Our house isn't going to sell before we have to be in New State, so we are debating if we should go ahead and move out or not. We have enough furniture here in Nice State, which adjoins New State, that we could manage indefinitely with it. But I hate for Offspring to start middle school and to have all the other changes that are upcoming with the rest of us with all of our furniture that folds or deflates for storage. Maybe I'm too particular.

Still no definitive word on the job for Spouse, and I am really starting to wonder if we have made a foolish decision.

Saturday, July 03, 2010

How to concern the people next to you at the Drive In


  1. See miracle fruit on Food Network while watching with your kid
  2. Purchase miracle fruit tablets at Think Geek
  3. Give miracle fruit tablets to Offspring for 11th birthday
  4. Fill cooler with cut up limes, lemons, oranges, grapefruit, dill pickles and sauerkraut
  5. Take tablets and coolers to drive in when you arrive 1 hour before showtime
  6. Use tablets; eat items from cooler
  7. Wait for Offspring's less-than-dulcet tones to carry with phrases like "Wow, this is the best stuff ever. I LOVE this. I can't believe you got this for my birthday."



The tablets do work. It's pretty neat. I don't recommend public consumption with your loud children.

Thursday, July 01, 2010

This and that

So Spouse returns today. I think he had a good trip - got a few things done at work, quite a bit done around the house,* and enjoyed seeing some friends in Central State. The girls were a little bit difficult while he was gone, especially Bun. This reminds me that a) tag team parenting really does work well, b) I am glad I'm not a single Mom and c) I would be a much poorer mother if I stayed at home.

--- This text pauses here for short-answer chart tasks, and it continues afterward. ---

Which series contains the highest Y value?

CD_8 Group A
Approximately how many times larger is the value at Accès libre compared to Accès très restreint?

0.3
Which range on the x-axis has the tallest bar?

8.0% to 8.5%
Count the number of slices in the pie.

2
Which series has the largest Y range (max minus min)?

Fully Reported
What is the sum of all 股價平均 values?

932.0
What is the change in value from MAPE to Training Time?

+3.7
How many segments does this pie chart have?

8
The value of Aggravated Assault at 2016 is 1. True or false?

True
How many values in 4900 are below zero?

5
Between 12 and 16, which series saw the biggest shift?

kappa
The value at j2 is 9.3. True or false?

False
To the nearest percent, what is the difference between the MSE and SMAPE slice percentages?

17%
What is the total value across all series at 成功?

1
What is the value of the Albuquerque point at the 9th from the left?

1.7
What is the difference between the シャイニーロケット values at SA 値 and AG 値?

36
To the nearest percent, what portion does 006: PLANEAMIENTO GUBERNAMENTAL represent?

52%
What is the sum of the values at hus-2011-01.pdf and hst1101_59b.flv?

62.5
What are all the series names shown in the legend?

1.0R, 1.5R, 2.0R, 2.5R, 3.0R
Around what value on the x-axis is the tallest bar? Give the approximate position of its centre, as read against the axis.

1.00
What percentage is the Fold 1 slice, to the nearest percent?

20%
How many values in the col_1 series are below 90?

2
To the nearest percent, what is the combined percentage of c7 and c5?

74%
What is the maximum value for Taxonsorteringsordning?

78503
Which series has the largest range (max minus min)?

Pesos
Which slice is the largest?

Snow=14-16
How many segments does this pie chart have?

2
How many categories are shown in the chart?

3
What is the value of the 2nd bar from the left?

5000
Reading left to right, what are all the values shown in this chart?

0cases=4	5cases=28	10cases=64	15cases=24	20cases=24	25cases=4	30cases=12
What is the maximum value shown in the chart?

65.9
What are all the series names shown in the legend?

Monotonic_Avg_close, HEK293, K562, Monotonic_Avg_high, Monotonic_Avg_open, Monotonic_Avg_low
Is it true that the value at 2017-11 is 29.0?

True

Sadly, there is still no contract for Spouse, so I guess there is still a chance he might stay at PrettyGood next (they again made noises about wanting him to stay for a transition year while he was down there), so perhaps I will be an inferior single Mom next year. NewState did finally pass a budget, so I hope this means we will hear soon? I am not familiar with the machinations of state budgets, but his new school is publishing a comparison between what the university system asked for and what it ended up getting. Apparently, it wasn't all that was wanted, but was much better than feared. I hope this bodes well.